| Task instructions |
Give back every line of the data, word for word.

| Supplied material |
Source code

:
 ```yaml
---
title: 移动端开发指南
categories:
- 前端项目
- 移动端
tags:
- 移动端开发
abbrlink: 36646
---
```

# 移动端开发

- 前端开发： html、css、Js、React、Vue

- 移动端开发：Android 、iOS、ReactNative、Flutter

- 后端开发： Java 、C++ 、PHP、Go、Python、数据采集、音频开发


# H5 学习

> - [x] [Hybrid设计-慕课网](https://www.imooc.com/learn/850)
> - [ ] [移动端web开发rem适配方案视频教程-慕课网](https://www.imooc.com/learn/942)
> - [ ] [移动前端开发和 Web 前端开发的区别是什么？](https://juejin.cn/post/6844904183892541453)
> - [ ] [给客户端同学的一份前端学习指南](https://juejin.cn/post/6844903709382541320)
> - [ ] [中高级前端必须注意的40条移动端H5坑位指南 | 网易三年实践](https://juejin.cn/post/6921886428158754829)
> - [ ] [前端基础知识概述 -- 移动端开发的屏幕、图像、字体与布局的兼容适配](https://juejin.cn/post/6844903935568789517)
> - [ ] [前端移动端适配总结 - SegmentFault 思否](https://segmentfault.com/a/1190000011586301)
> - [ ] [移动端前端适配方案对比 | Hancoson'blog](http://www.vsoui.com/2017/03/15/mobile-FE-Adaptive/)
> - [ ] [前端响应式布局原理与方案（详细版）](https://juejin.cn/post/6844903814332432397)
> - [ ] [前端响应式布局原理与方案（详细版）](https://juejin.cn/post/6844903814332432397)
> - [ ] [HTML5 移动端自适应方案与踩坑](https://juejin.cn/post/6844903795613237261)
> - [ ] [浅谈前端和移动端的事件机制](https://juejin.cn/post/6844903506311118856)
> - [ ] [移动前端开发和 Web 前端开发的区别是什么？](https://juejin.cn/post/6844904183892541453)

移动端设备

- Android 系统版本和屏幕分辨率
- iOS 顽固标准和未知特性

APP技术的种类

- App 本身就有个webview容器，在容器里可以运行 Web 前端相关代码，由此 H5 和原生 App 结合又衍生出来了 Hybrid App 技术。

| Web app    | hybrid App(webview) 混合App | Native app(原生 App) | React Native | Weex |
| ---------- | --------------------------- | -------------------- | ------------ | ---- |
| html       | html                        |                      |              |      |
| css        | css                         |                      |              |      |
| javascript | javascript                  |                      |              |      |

| Answer space |
Source code

:
 ```yaml
---
title: 移动端开发指南
categories:
- 前端项目
- 移动端
tags:
- 移动端开发
abbrlink: 36646
---
```

# 移动端开发

- 前端开发： html、css、Js、React、Vue

- 移动端开发：Android 、iOS、ReactNative、Flutter

- 后端开发： Java 、C++ 、PHP、Go、Python、数据采集、音频开发


# H5 学习

> - [x] [Hybrid设计-慕课网](https://www.imooc.com/learn/850)
> - [ ] [移动端web开发rem适配方案视频教程-慕课网](https://www.imooc.com/learn/942)
> - [ ] [移动前端开发和 Web 前端开发的区别是什么？](https://juejin.cn/post/6844904183892541453)
> - [ ] [给客户端同学的一份前端学习指南](https://juejin.cn/post/6844903709382541320)
> - [ ] [中高级前端必须注意的40条移动端H5坑位指南 | 网易三年实践](https://juejin.cn/post/6921886428158754829)
> - [ ] [前端基础知识概述 -- 移动端开发的屏幕、图像、字体与布局的兼容适配](https://juejin.cn/post/6844903935568789517)
> - [ ] [前端移动端适配总结 - SegmentFault 思否](https://segmentfault.com/a/1190000011586301)
> - [ ] [移动端前端适配方案对比 | Hancoson'blog](http://www.vsoui.com/2017/03/15/mobile-FE-Adaptive/)
> - [ ] [前端响应式布局原理与方案（详细版）](https://juejin.cn/post/6844903814332432397)
> - [ ] [前端响应式布局原理与方案（详细版）](https://juejin.cn/post/6844903814332432397)
> - [ ] [HTML5 移动端自适应方案与踩坑](https://juejin.cn/post/6844903795613237261)
> - [ ] [浅谈前端和移动端的事件机制](https://juejin.cn/post/6844903506311118856)
> - [ ] [移动前端开发和 Web 前端开发的区别是什么？](https://juejin.cn/post/6844904183892541453)

移动端设备

- Android 系统版本和屏幕分辨率
- iOS 顽固标准和未知特性

APP技术的种类

- App 本身就有个webview容器，在容器里可以运行 Web 前端相关代码，由此 H5 和原生 App 结合又衍生出来了 Hybrid App 技术。

| Web app    | hybrid App(webview) 混合App | Native app(原生 App) | React Native | Weex |
| ---------- | --------------------------- | -------------------- | ------------ | ---- |
| html       | html                        |                      |              |      |
| css        | css                         |                      |              |      |
| javascript | javascript                  |                      |              |      |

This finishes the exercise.